• **Request**:
Pictures aside, write every record out again word for word.

• **The data**:
= = = = = = =

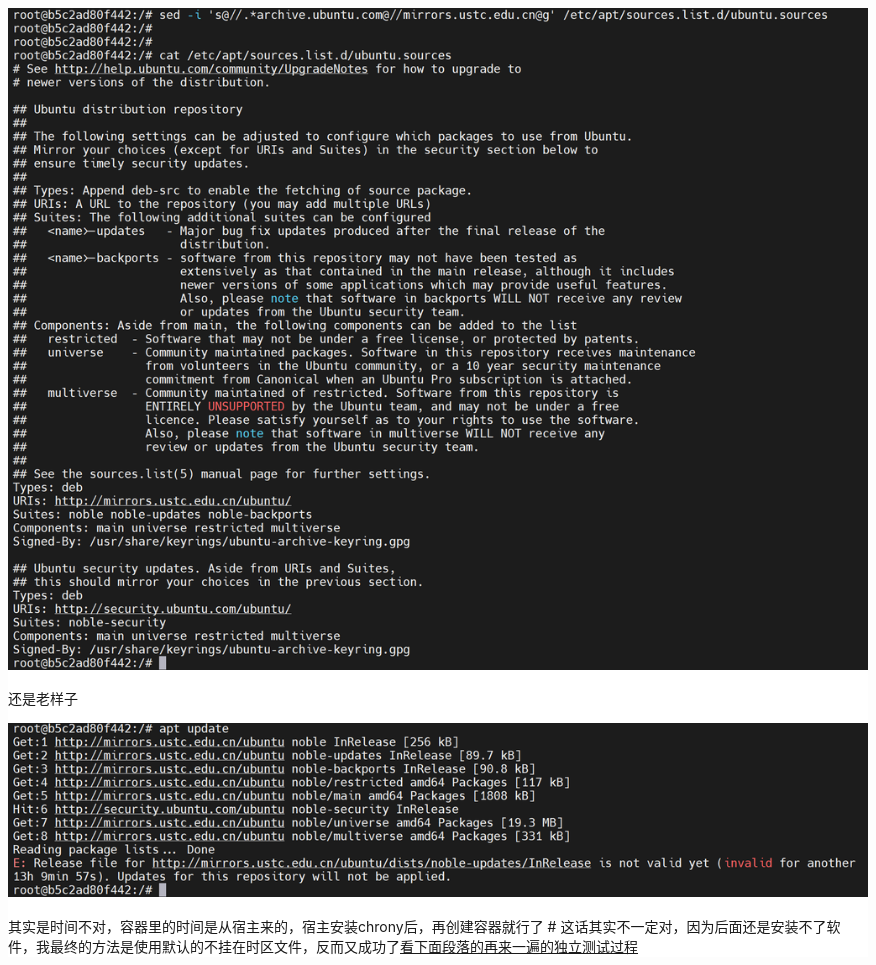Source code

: ![image-20240426153600092](5-Docker制作镜像方法说明和手动制作镜像.assets/image-20240426153600092.png)

还是老样子

![image-20240426153635809](5-Docker制作镜像方法说明和手动制作镜像.assets/image-20240426153635809.png)

其实是时间不对，容器里的时间是从宿主来的，宿主安装chrony后，再创建容器就行了  # 这话其实不一定对，因为后面还是安装不了软件，我最终的方法是使用默认的不挂在时区文件，反而又成功了[看下面段落的再来一遍的独立测试过程](#1)
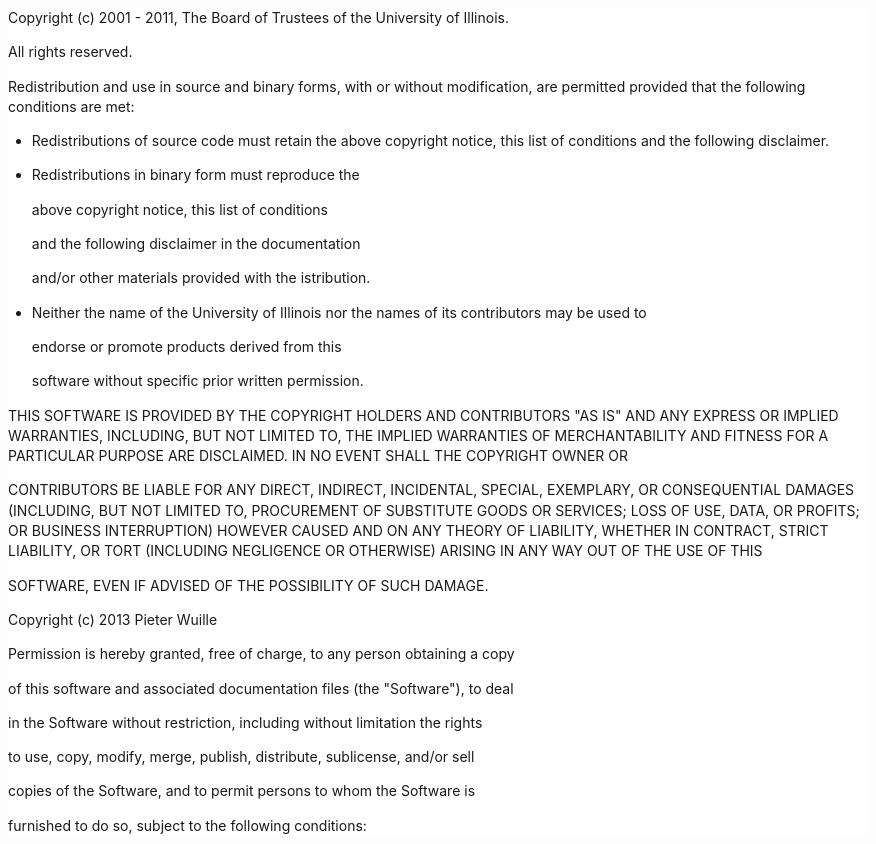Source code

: 
Copyright (c) 2001 - 2011, The Board of Trustees of the University of Illinois.

All rights reserved.




Redistribution and use in source and binary forms, with or without modification, are permitted provided that the following conditions are met:




* Redistributions of source code must retain the above   copyright notice, this list of conditions and the   following disclaimer.




* Redistributions in binary form must reproduce the

  above copyright notice, this list of conditions

  and the following disclaimer in the documentation

  and/or other materials provided with the istribution.




* Neither the name of the University of Illinois nor the names of its contributors may be used to

  endorse or promote products derived from this

  software without specific prior written permission.




THIS SOFTWARE IS PROVIDED BY THE COPYRIGHT HOLDERS AND CONTRIBUTORS "AS IS" AND ANY EXPRESS OR IMPLIED WARRANTIES, INCLUDING, BUT NOT LIMITED TO, THE IMPLIED WARRANTIES OF MERCHANTABILITY AND FITNESS FOR A PARTICULAR PURPOSE ARE DISCLAIMED. IN NO EVENT SHALL THE COPYRIGHT OWNER OR

CONTRIBUTORS BE LIABLE FOR ANY DIRECT, INDIRECT, INCIDENTAL, SPECIAL, EXEMPLARY, OR CONSEQUENTIAL DAMAGES (INCLUDING, BUT NOT LIMITED TO, PROCUREMENT OF SUBSTITUTE GOODS OR SERVICES; LOSS OF USE, DATA, OR PROFITS; OR BUSINESS INTERRUPTION) HOWEVER CAUSED AND ON ANY THEORY OF LIABILITY, WHETHER IN CONTRACT, STRICT LIABILITY, OR TORT (INCLUDING NEGLIGENCE OR OTHERWISE) ARISING IN ANY WAY OUT OF THE USE OF THIS

SOFTWARE, EVEN IF ADVISED OF THE POSSIBILITY OF SUCH DAMAGE.


Copyright (c) 2013 Pieter Wuille




Permission is hereby granted, free of charge, to any person obtaining a copy

of this software and associated documentation files (the "Software"), to deal

in the Software without restriction, including without limitation the rights

to use, copy, modify, merge, publish, distribute, sublicense, and/or sell

copies of the Software, and to permit persons to whom the Software is

furnished to do so, subject to the following conditions:
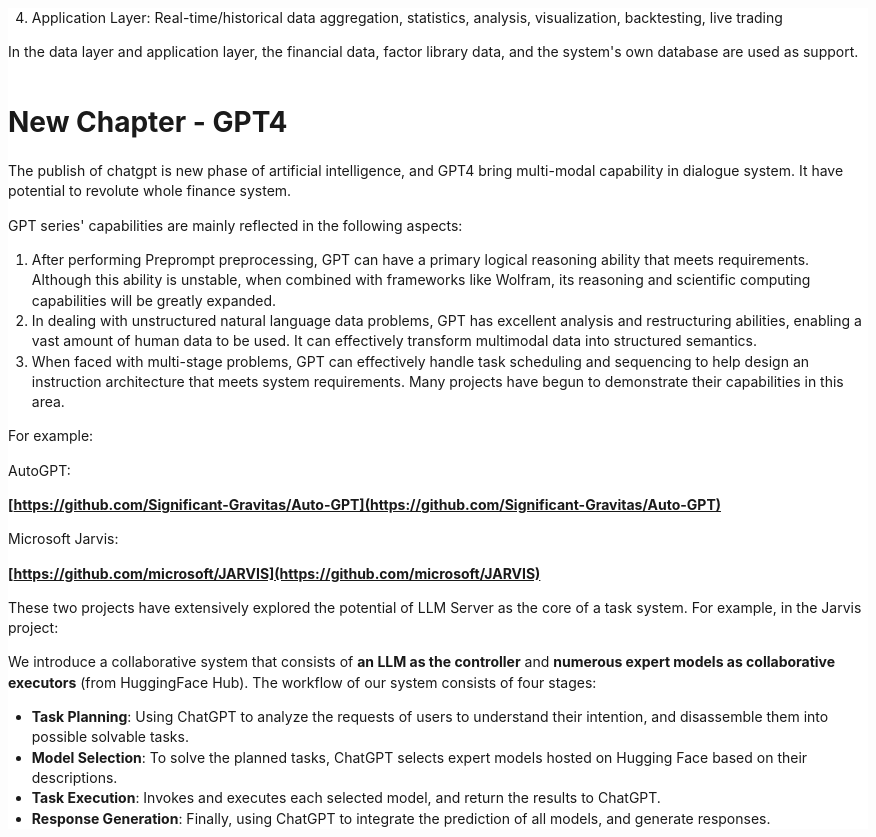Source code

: 4. Application Layer: Real-time/historical data aggregation, statistics, analysis, visualization, backtesting, live trading

In the data layer and application layer, the financial data, factor library data, and the system's own database are used as support.

# New Chapter - GPT4

The publish of chatgpt is new phase of artificial intelligence,  and GPT4 bring multi-modal capability in dialogue system. It have potential to revolute whole finance system.

GPT series' capabilities are mainly reflected in the following aspects:

1. After performing Preprompt preprocessing, GPT can have a primary logical reasoning ability that meets requirements. Although this ability is unstable, when combined with frameworks like Wolfram, its reasoning and scientific computing capabilities will be greatly expanded.
2. In dealing with unstructured natural language data problems, GPT has excellent analysis and restructuring abilities, enabling a vast amount of human data to be used. It can effectively transform multimodal data into structured semantics.
3. When faced with multi-stage problems, GPT can effectively handle task scheduling and sequencing to help design an instruction architecture that meets system requirements. Many projects have begun to demonstrate their capabilities in this area.

For example:

AutoGPT:

**[https://github.com/Significant-Gravitas/Auto-GPT](https://github.com/Significant-Gravitas/Auto-GPT)**

Microsoft Jarvis:

**[https://github.com/microsoft/JARVIS](https://github.com/microsoft/JARVIS)**

These two projects have extensively explored the potential of LLM Server as the core of a task system. For example, in the Jarvis project:

We introduce a collaborative system that consists of **an LLM as the controller** and **numerous expert models as collaborative executors** (from HuggingFace Hub). The workflow of our system consists of four stages:

- **Task Planning**: Using ChatGPT to analyze the requests of users to understand their intention, and disassemble them into possible solvable tasks.
- **Model Selection**: To solve the planned tasks, ChatGPT selects expert models hosted on Hugging Face based on their descriptions.
- **Task Execution**: Invokes and executes each selected model, and return the results to ChatGPT.
- **Response Generation**: Finally, using ChatGPT to integrate the prediction of all models, and generate responses.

= = = = = = =

• **Written solution**:
Source code

: ![image-20240426153600092](5-Docker制作镜像方法说明和手动制作镜像.assets/image-20240426153600092.png)

还是老样子

![image-20240426153635809](5-Docker制作镜像方法说明和手动制作镜像.assets/image-20240426153635809.png)

其实是时间不对，容器里的时间是从宿主来的，宿主安装chrony后，再创建容器就行了  # 这话其实不一定对，因为后面还是安装不了软件，我最终的方法是使用默认的不挂在时区文件，反而又成功了[看下面段落的再来一遍的独立测试过程](#1)
Source code

: 
Copyright (c) 2001 - 2011, The Board of Trustees of the University of Illinois.

All rights reserved.




Redistribution and use in source and binary forms, with or without modification, are permitted provided that the following conditions are met:




* Redistributions of source code must retain the above   copyright notice, this list of conditions and the   following disclaimer.




* Redistributions in binary form must reproduce the

  above copyright notice, this list of conditions

  and the following disclaimer in the documentation

  and/or other materials provided with the istribution.




* Neither the name of the University of Illinois nor the names of its contributors may be used to

  endorse or promote products derived from this

  software without specific prior written permission.




THIS SOFTWARE IS PROVIDED BY THE COPYRIGHT HOLDERS AND CONTRIBUTORS "AS IS" AND ANY EXPRESS OR IMPLIED WARRANTIES, INCLUDING, BUT NOT LIMITED TO, THE IMPLIED WARRANTIES OF MERCHANTABILITY AND FITNESS FOR A PARTICULAR PURPOSE ARE DISCLAIMED. IN NO EVENT SHALL THE COPYRIGHT OWNER OR

CONTRIBUTORS BE LIABLE FOR ANY DIRECT, INDIRECT, INCIDENTAL, SPECIAL, EXEMPLARY, OR CONSEQUENTIAL DAMAGES (INCLUDING, BUT NOT LIMITED TO, PROCUREMENT OF SUBSTITUTE GOODS OR SERVICES; LOSS OF USE, DATA, OR PROFITS; OR BUSINESS INTERRUPTION) HOWEVER CAUSED AND ON ANY THEORY OF LIABILITY, WHETHER IN CONTRACT, STRICT LIABILITY, OR TORT (INCLUDING NEGLIGENCE OR OTHERWISE) ARISING IN ANY WAY OUT OF THE USE OF THIS

SOFTWARE, EVEN IF ADVISED OF THE POSSIBILITY OF SUCH DAMAGE.


Copyright (c) 2013 Pieter Wuille




Permission is hereby granted, free of charge, to any person obtaining a copy

of this software and associated documentation files (the "Software"), to deal

in the Software without restriction, including without limitation the rights

to use, copy, modify, merge, publish, distribute, sublicense, and/or sell

copies of the Software, and to permit persons to whom the Software is

furnished to do so, subject to the following conditions:
Source code

: 4. Application Layer: Real-time/historical data aggregation, statistics, analysis, visualization, backtesting, live trading

In the data layer and application layer, the financial data, factor library data, and the system's own database are used as support.

# New Chapter - GPT4

The publish of chatgpt is new phase of artificial intelligence,  and GPT4 bring multi-modal capability in dialogue system. It have potential to revolute whole finance system.

GPT series' capabilities are mainly reflected in the following aspects:

1. After performing Preprompt preprocessing, GPT can have a primary logical reasoning ability that meets requirements. Although this ability is unstable, when combined with frameworks like Wolfram, its reasoning and scientific computing capabilities will be greatly expanded.
2. In dealing with unstructured natural language data problems, GPT has excellent analysis and restructuring abilities, enabling a vast amount of human data to be used. It can effectively transform multimodal data into structured semantics.
3. When faced with multi-stage problems, GPT can effectively handle task scheduling and sequencing to help design an instruction architecture that meets system requirements. Many projects have begun to demonstrate their capabilities in this area.

For example:

AutoGPT:

**[https://github.com/Significant-Gravitas/Auto-GPT](https://github.com/Significant-Gravitas/Auto-GPT)**

Microsoft Jarvis:

**[https://github.com/microsoft/JARVIS](https://github.com/microsoft/JARVIS)**

These two projects have extensively explored the potential of LLM Server as the core of a task system. For example, in the Jarvis project:

We introduce a collaborative system that consists of **an LLM as the controller** and **numerous expert models as collaborative executors** (from HuggingFace Hub). The workflow of our system consists of four stages:

- **Task Planning**: Using ChatGPT to analyze the requests of users to understand their intention, and disassemble them into possible solvable tasks.
- **Model Selection**: To solve the planned tasks, ChatGPT selects expert models hosted on Hugging Face based on their descriptions.
- **Task Execution**: Invokes and executes each selected model, and return the results to ChatGPT.
- **Response Generation**: Finally, using ChatGPT to integrate the prediction of all models, and generate responses.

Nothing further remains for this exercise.